## THE RECORDS
** begin **

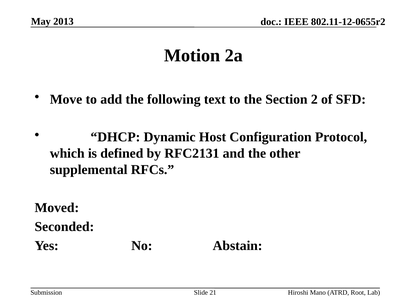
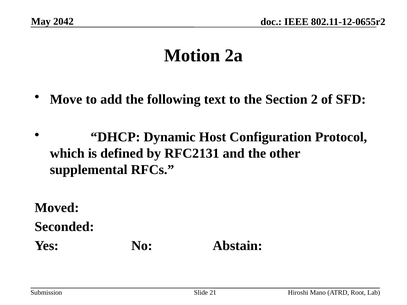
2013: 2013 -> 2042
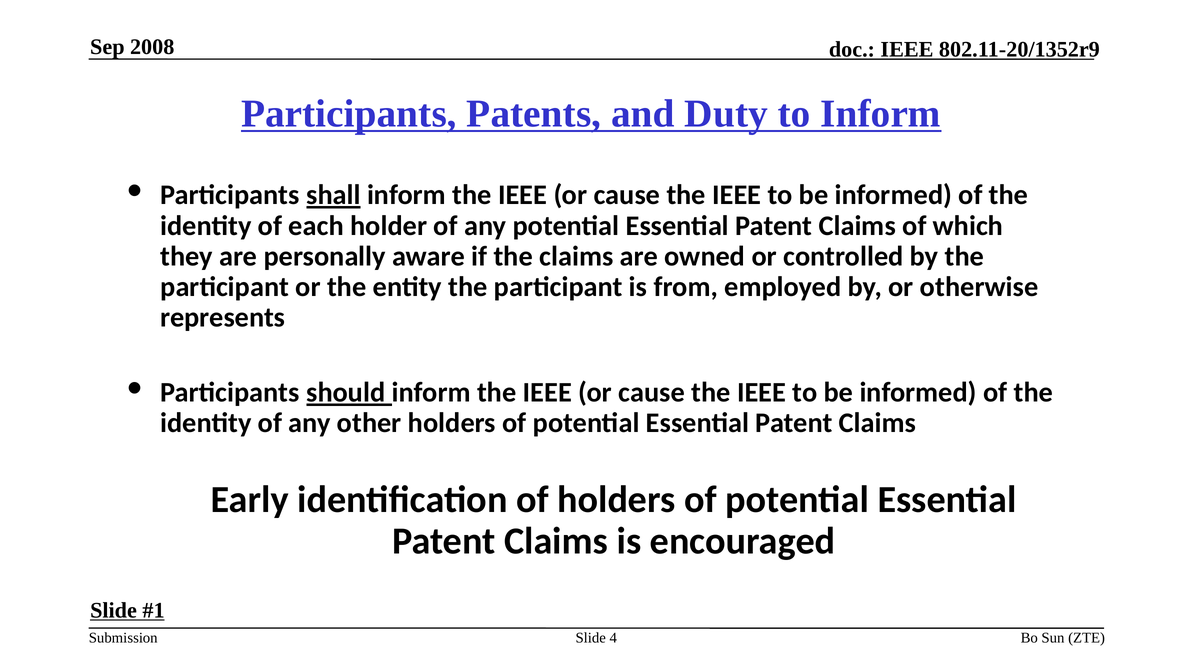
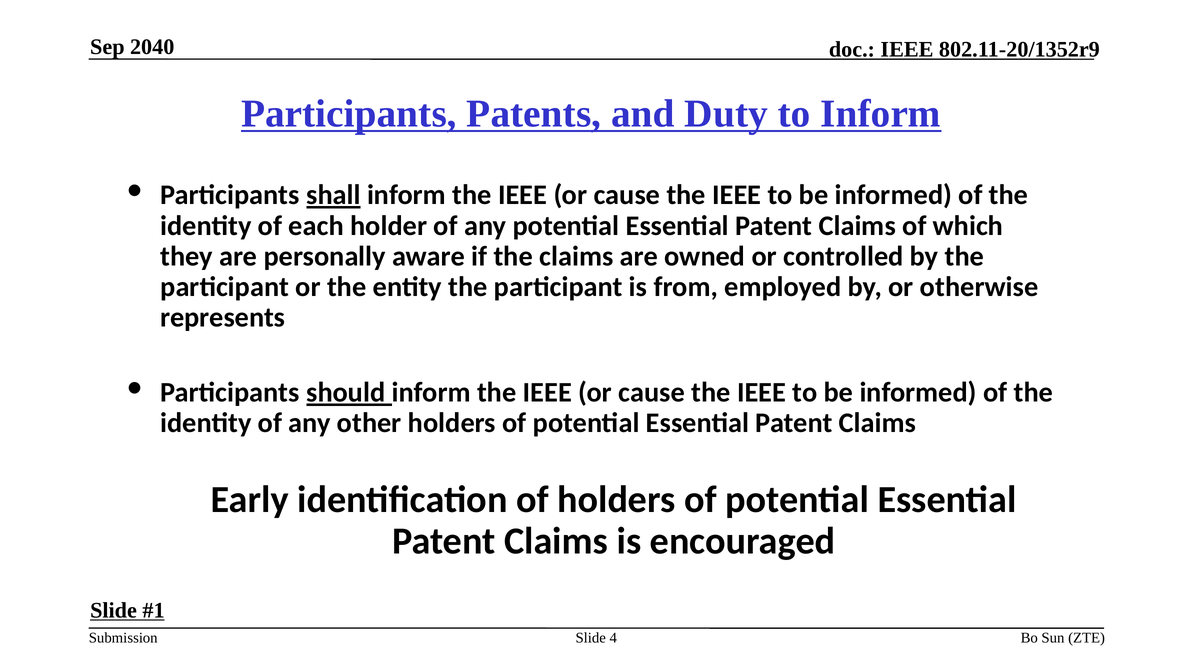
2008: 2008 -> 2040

** end **
** begin **

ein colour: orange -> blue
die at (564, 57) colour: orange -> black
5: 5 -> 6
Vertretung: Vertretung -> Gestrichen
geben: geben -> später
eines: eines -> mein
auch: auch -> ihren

** end **

## PROBLEM REQUIREMENTS
Rewrite only the records between the lines holding "ein colour: orange -> blue" and "auch: auch -> ihren", inclusive, replacing "colour" with "color" and leaving everything else unchanged.

## RESPONSE
ein color: orange -> blue
die at (564, 57) color: orange -> black
5: 5 -> 6
Vertretung: Vertretung -> Gestrichen
geben: geben -> später
eines: eines -> mein
auch: auch -> ihren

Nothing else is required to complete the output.